◆ **DATA FOR ANALYSIS**
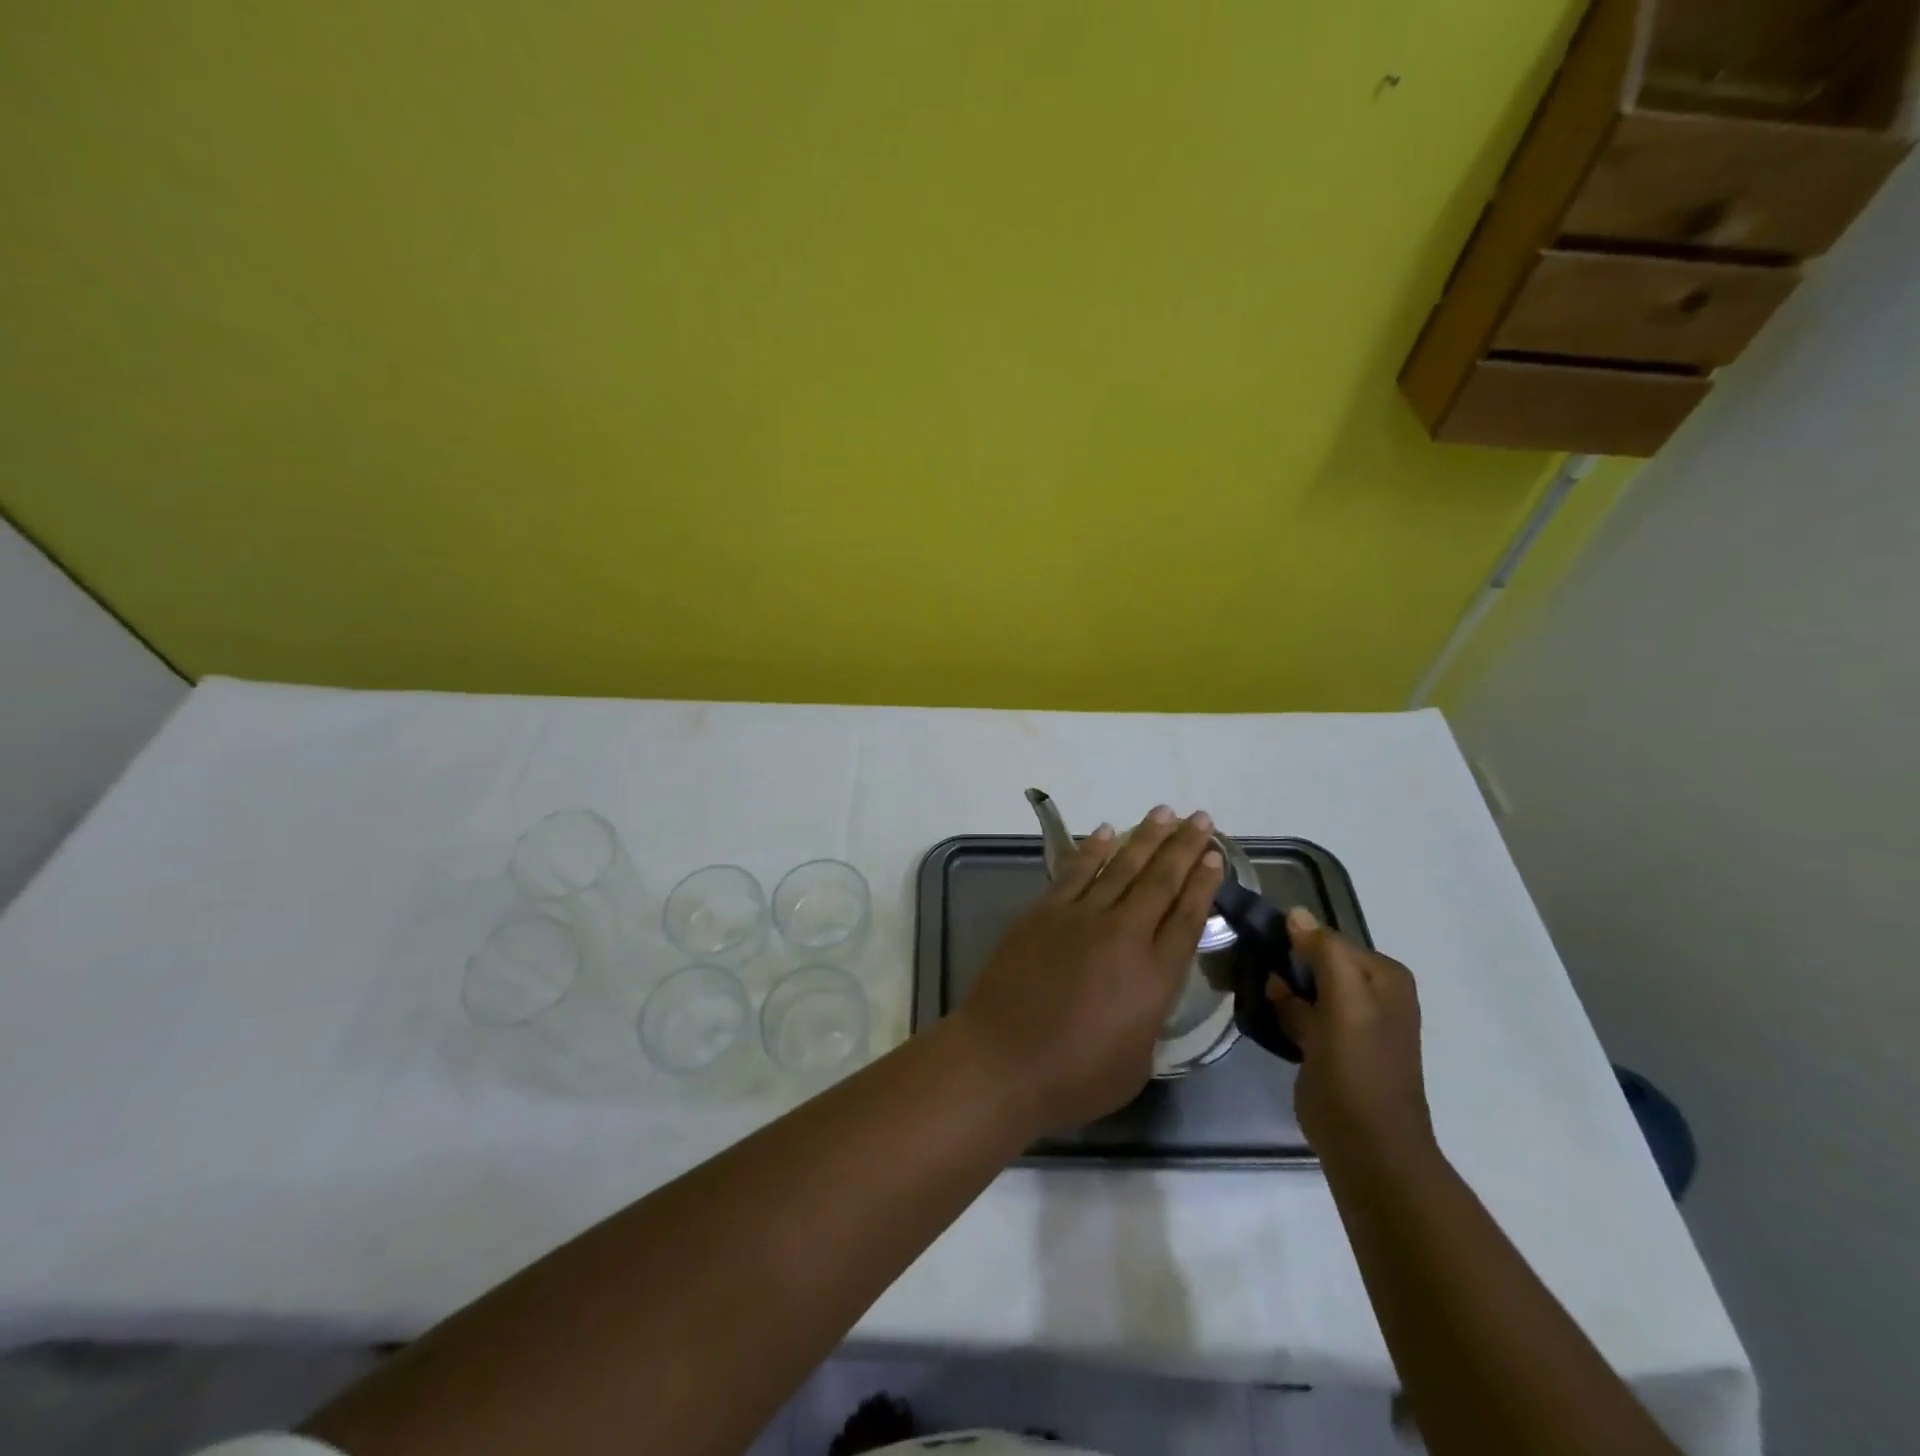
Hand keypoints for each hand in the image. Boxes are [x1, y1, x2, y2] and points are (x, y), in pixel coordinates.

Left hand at [956, 806, 1224, 1133]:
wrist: (1003, 1060)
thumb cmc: (1074, 1077)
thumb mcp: (1136, 1063)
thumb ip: (1149, 1019)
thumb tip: (1145, 994)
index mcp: (1155, 976)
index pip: (1188, 917)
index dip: (1204, 884)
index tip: (1215, 856)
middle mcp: (1124, 935)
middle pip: (1161, 881)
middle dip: (1184, 847)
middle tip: (1201, 818)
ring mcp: (1080, 918)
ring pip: (1121, 867)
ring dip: (1145, 837)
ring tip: (1165, 813)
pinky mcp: (1044, 912)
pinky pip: (1075, 872)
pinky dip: (1092, 850)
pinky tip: (1107, 832)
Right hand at [1268, 909, 1435, 1169]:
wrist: (1366, 1144)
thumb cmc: (1358, 1066)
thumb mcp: (1347, 1001)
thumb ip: (1325, 952)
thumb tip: (1295, 913)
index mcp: (1383, 977)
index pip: (1329, 939)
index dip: (1294, 939)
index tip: (1255, 941)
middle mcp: (1371, 994)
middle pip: (1316, 961)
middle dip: (1283, 960)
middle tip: (1243, 958)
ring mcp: (1349, 1022)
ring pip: (1304, 986)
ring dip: (1278, 983)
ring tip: (1243, 977)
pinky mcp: (1327, 1046)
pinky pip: (1298, 1012)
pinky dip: (1279, 1008)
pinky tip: (1257, 1005)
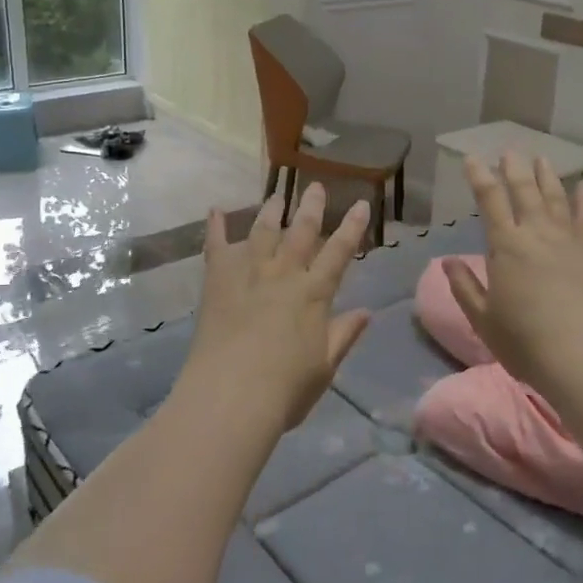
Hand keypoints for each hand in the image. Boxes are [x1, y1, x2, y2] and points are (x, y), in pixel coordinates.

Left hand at [179, 183, 373, 433]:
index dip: (351, 227)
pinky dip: (215, 226)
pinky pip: (216, 246)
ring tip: (277, 195)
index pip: (339, 252)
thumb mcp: (324, 366)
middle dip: (311, 206)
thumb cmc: (285, 389)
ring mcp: (248, 273)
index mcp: (314, 294)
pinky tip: (215, 209)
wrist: (230, 396)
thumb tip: (367, 312)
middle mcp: (283, 274)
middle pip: (300, 231)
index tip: (360, 204)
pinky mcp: (217, 280)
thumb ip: (343, 334)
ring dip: (271, 210)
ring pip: (262, 231)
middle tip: (315, 185)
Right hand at [443, 153, 582, 405]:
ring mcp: (567, 242)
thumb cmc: (524, 341)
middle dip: (514, 169)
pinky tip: (582, 186)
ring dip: (547, 176)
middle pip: (525, 191)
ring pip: (555, 198)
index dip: (480, 177)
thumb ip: (465, 287)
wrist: (582, 358)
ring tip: (542, 158)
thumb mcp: (483, 319)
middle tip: (510, 150)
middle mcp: (536, 234)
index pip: (490, 201)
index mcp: (506, 246)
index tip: (472, 159)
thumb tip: (447, 261)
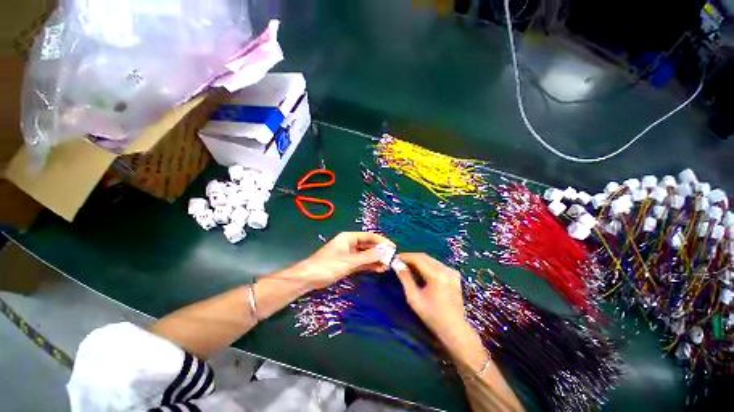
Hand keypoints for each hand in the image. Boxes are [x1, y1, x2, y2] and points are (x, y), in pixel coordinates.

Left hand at [296, 232, 394, 289]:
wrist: (309, 278)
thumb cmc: (328, 265)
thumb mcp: (349, 261)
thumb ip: (367, 257)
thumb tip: (384, 252)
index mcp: (349, 237)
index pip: (369, 236)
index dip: (381, 241)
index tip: (393, 247)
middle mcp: (350, 243)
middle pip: (368, 245)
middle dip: (379, 251)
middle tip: (392, 258)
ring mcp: (349, 254)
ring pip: (366, 254)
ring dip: (376, 259)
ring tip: (387, 266)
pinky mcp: (348, 263)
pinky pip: (362, 262)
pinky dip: (370, 265)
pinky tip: (379, 269)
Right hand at [393, 253, 479, 350]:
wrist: (455, 329)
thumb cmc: (432, 316)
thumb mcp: (414, 298)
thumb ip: (405, 278)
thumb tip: (397, 264)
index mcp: (437, 275)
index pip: (418, 258)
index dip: (405, 256)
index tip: (395, 257)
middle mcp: (445, 269)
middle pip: (424, 257)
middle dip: (411, 257)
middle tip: (399, 261)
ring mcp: (451, 271)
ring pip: (430, 259)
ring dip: (418, 260)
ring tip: (407, 265)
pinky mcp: (453, 274)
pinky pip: (436, 264)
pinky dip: (426, 265)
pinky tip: (419, 270)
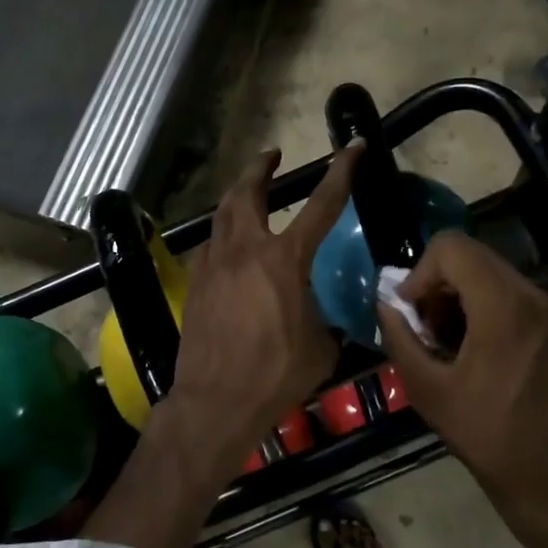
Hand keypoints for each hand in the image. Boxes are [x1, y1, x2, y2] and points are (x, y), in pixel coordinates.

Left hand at [169, 143, 361, 460]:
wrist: (216, 400)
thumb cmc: (276, 375)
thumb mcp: (320, 346)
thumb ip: (323, 319)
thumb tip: (322, 316)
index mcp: (285, 261)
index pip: (321, 205)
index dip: (341, 172)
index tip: (352, 147)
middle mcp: (245, 251)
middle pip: (248, 192)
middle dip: (260, 168)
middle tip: (271, 156)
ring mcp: (214, 265)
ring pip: (222, 215)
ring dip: (237, 196)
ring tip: (248, 193)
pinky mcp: (195, 285)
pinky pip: (210, 247)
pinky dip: (223, 236)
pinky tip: (229, 247)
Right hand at [377, 232, 547, 547]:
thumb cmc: (484, 435)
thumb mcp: (427, 389)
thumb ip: (400, 337)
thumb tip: (385, 304)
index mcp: (504, 308)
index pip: (452, 248)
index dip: (419, 273)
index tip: (411, 313)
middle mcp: (532, 295)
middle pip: (470, 256)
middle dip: (436, 284)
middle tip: (423, 329)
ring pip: (488, 271)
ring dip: (456, 295)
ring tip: (444, 341)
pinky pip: (507, 291)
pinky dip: (479, 304)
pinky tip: (469, 347)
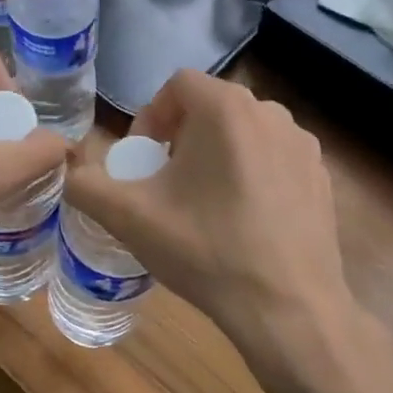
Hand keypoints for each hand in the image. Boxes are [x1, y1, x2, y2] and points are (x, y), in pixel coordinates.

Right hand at [64, 70, 370, 389]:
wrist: (287, 308)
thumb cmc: (205, 251)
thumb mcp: (130, 218)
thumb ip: (86, 185)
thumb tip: (70, 171)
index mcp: (226, 108)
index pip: (177, 84)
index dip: (150, 117)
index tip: (142, 161)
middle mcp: (271, 113)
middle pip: (211, 105)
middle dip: (180, 135)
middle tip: (166, 182)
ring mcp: (303, 144)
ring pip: (244, 131)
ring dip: (216, 152)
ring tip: (203, 201)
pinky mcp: (322, 176)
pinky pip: (274, 157)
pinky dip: (251, 173)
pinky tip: (243, 220)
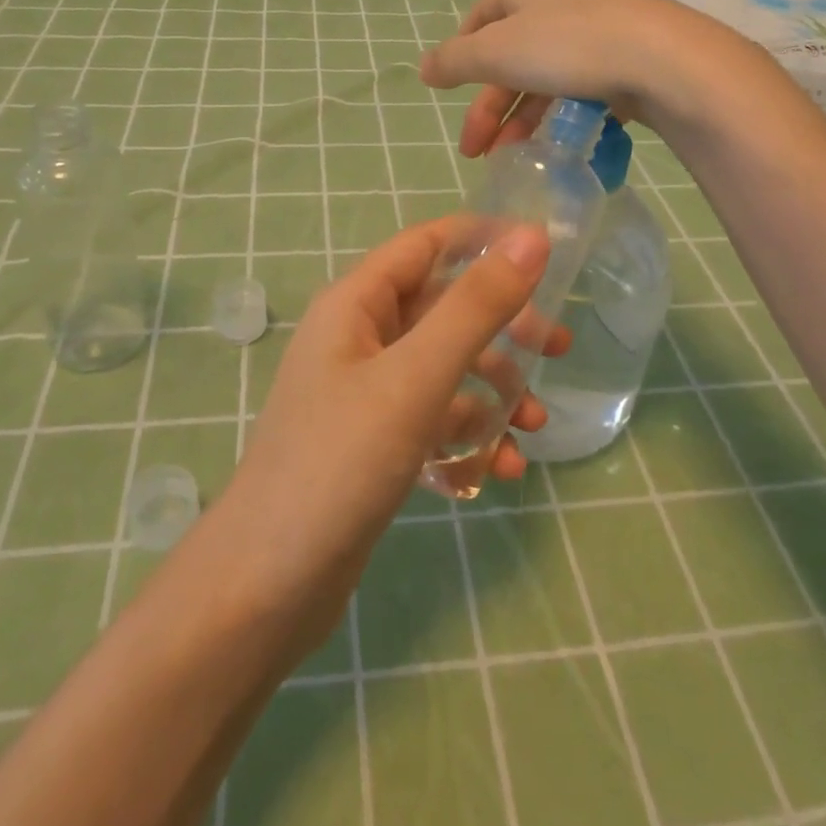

◆ **ABOUT THIS EXERCISE**
In the listing above, find the line containing "pinky pip: (507, 291)". Output it and every line after it up to and including the line containing "ring mcp: (303, 144)", exactly, but skip the pictures.

◆ **OUTPUT OF THE EXERCISE**
pinky pip: (507, 291)
pinky dip: (479, 304)
pinky tip: (469, 347)
Hand keypoints for each hand in the image. Boxes are [x1, y1, x2, y2] and points are (x, y), in pixel coordinates.

Right hand at [64, 70, 370, 389]:
wrist: (287, 308)
thumb cmc: (205, 251)
thumb mcp: (130, 218)
thumb ip: (86, 185)
thumb tip: (70, 171)
index mcp: (226, 108)
index pip: (177, 84)
index dip: (150, 117)
index tip: (142, 161)
middle mcp: (271, 113)
middle pip: (211, 105)
middle dip: (180, 135)
middle tip: (166, 182)
ring mcp: (303, 144)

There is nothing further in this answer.